PROVIDED PASSAGE
○ ○ ○ ○ ○

McKenna first started writing lullabies to her children. Her brother, who first introduced her to the guitar, encouraged her to attend an open-mic night at the Old Vienna Kaffeehause in Westborough, Massachusetts in 1996. The organizer heard her play and encouraged her to come back, becoming her informal manager and booking shows for her around Boston.

Career
McKenna was managed by Gabriel Unger from 2000 to 2004. During this time, she released her first four albums under Signature Sounds and developed a folk music fan base in the Northeast. She won awards at the Boston Music Awards, and performed at the Sundance Film Festival.

In 2004, singer-songwriter Mary Gauthier introduced McKenna's album Bittertown to her Nashville friends. Upon hearing it, Faith Hill stalled her completed 2005 record Fireflies to replace tracks with covers of McKenna's songs. Hill and husband Tim McGraw became McKenna's champions and asked her to tour with them in 2006. Hill took McKenna to perform with her on the Oprah Winfrey Show. McGraw helped bring McKenna to Warner Bros. Nashville in 2007 and produced her album Unglamorous. Following the lackluster sales, she parted ways with Warner Bros. She then signed with Universal Music Group Publishing in 2009 and independently released her next album Lorraine in 2011.

Since then, McKenna has become "one of the industry’s most in-demand songwriters." She has written songs for artists including Sara Evans, Reba McEntire, Tim McGraw, Carrie Underwood, and Keith Urban. She wrote 10 songs that made it to the Billboard Hot Country list, including Hunter Hayes' "I Want Crazy", Faith Hill's "Stealing Kisses", Tim McGraw's "Humble and Kind"; and Little Big Town's "Your Side of the Bed", "Sober", and "Girl Crush."

McKenna writes solo and co-writes with songwriters Hillary Lindsay and Liz Rose. The group wrote the song "Girl Crush", and it became a hit for the band Little Big Town. The song received Grammy nominations for both Song of the Year and Best Country Song, winning the latter in 2016. The song was nominated for Song of the Year Song at the Academy of Country Music Awards, and won Song of the Year at the Country Music Association Awards.

McKenna won another Grammy the next year for Best Country Song for "Humble and Kind" by Tim McGraw. McKenna wrote the song as "lullaby, guidebook, and tribute" to her five children. The song was named Song of the Year at the 2016 CMA Awards and won favorite country song at the American Music Awards the same year. In 2017, "Humble and Kind" was nominated for Song of the Year and Single Record of the Year at the ACM Awards. McKenna was named Songwriter of the Year at the ACM's that same year.

○ ○ ○ ○ ○

GIVEN ENTRIES
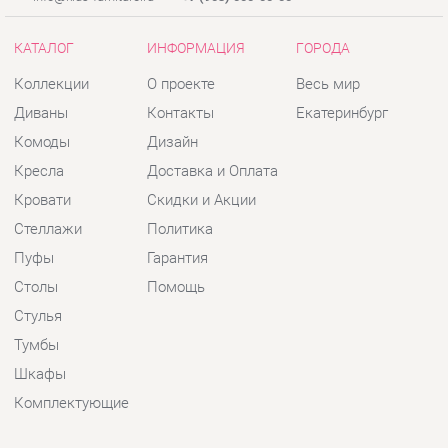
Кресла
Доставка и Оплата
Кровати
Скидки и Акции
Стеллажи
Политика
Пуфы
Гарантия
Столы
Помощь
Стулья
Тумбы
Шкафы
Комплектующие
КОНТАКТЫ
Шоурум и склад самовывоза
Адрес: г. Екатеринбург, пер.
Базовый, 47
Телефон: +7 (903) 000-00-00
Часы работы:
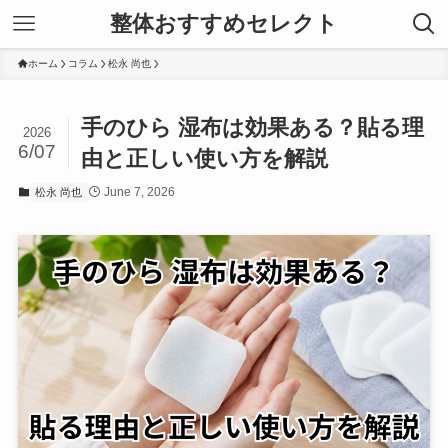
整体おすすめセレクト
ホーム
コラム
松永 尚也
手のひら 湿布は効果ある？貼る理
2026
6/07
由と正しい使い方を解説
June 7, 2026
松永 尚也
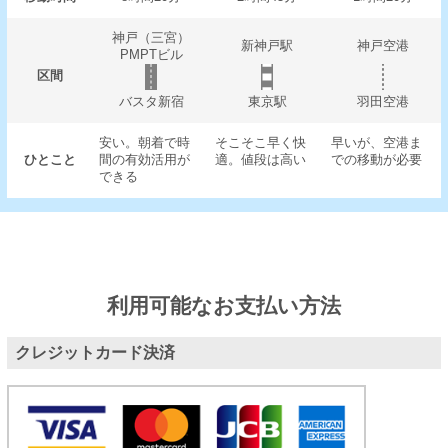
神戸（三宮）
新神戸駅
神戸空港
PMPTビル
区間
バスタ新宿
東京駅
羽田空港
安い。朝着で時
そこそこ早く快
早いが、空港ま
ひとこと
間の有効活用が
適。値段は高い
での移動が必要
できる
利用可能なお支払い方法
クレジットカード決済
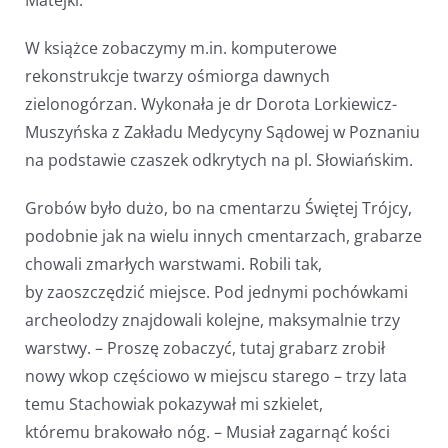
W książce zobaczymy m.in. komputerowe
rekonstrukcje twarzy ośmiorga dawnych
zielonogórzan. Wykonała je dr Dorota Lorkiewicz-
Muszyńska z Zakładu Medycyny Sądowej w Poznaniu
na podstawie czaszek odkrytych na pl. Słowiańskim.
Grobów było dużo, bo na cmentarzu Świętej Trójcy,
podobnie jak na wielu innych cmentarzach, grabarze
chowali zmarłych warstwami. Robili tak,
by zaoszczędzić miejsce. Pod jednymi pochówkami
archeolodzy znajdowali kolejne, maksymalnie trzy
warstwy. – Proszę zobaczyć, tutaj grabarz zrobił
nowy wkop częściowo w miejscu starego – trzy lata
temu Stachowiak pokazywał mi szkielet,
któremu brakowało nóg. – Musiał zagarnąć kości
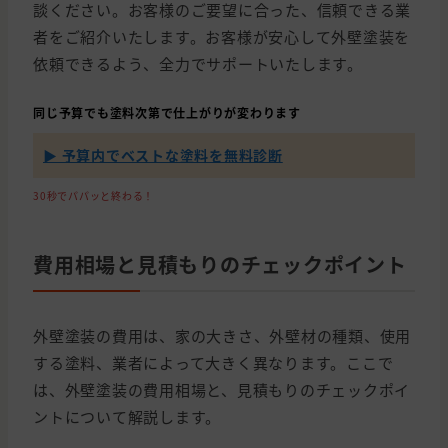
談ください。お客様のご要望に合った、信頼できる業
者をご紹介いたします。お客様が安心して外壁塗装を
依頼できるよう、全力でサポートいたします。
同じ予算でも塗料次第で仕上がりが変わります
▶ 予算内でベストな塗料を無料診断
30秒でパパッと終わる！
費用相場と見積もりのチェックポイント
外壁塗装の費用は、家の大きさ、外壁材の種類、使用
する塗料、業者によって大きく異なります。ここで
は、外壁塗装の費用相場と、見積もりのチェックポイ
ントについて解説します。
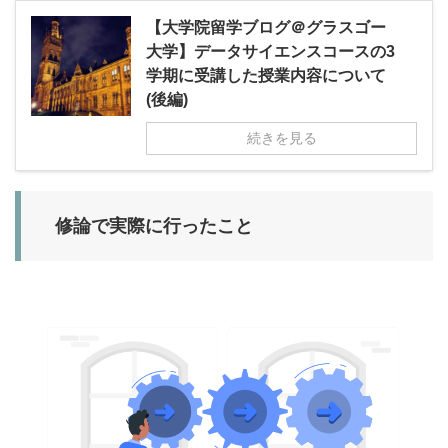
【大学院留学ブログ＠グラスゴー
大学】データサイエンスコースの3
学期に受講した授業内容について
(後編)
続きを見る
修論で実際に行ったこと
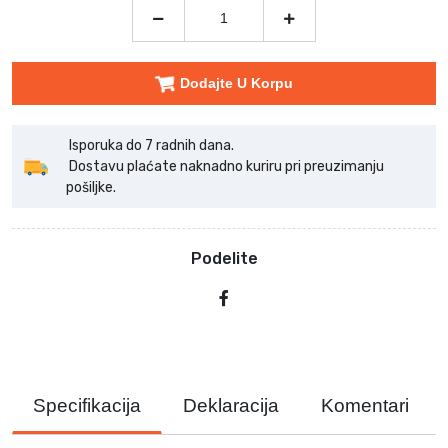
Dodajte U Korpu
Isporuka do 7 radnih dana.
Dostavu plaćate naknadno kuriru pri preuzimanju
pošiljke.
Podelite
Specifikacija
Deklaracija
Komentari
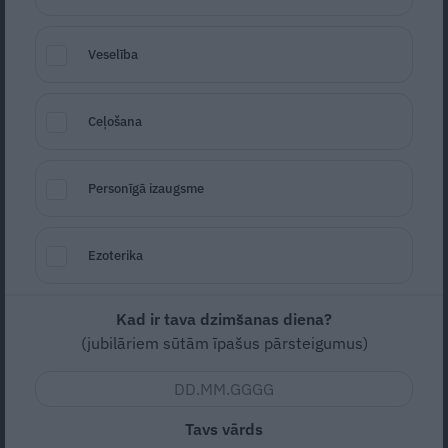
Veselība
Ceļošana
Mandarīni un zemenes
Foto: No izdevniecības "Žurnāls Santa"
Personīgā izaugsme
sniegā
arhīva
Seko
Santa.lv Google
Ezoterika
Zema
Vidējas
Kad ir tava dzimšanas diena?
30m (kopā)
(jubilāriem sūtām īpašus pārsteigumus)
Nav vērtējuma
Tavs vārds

○ ○ ○ ○ ○

EXERCISE REQUIREMENTS
A. From the McKenna text, transcribe everything from "McKenna won another" up to and including "that same year.".
B. Answer these questions from the McKenna text:
(i) Where was the open-mic night McKenna attended in 1996?
(ii) Who managed McKenna from 2000 to 2004?
(iii) Which two songwriters does McKenna co-write with?
C. Put this sentence from the McKenna text into Spanish: "McKenna wrote the song as "lullaby, guidebook, and tribute" to her five children."

REPLIES
A.
McKenna won another Grammy the next year for Best Country Song for "Humble and Kind" by Tim McGraw. McKenna wrote the song as "lullaby, guidebook, and tribute" to her five children. The song was named Song of the Year at the 2016 CMA Awards and won favorite country song at the American Music Awards the same year. In 2017, "Humble and Kind" was nominated for Song of the Year and Single Record of the Year at the ACM Awards. McKenna was named Songwriter of the Year at the ACM's that same year.

B.
(i) The Old Vienna Kaffeehause in Westborough, Massachusetts
(ii) Gabriel Unger
(iii) Hillary Lindsay and Liz Rose

C. McKenna escribió la canción como "canción de cuna, guía y homenaje" para sus cinco hijos.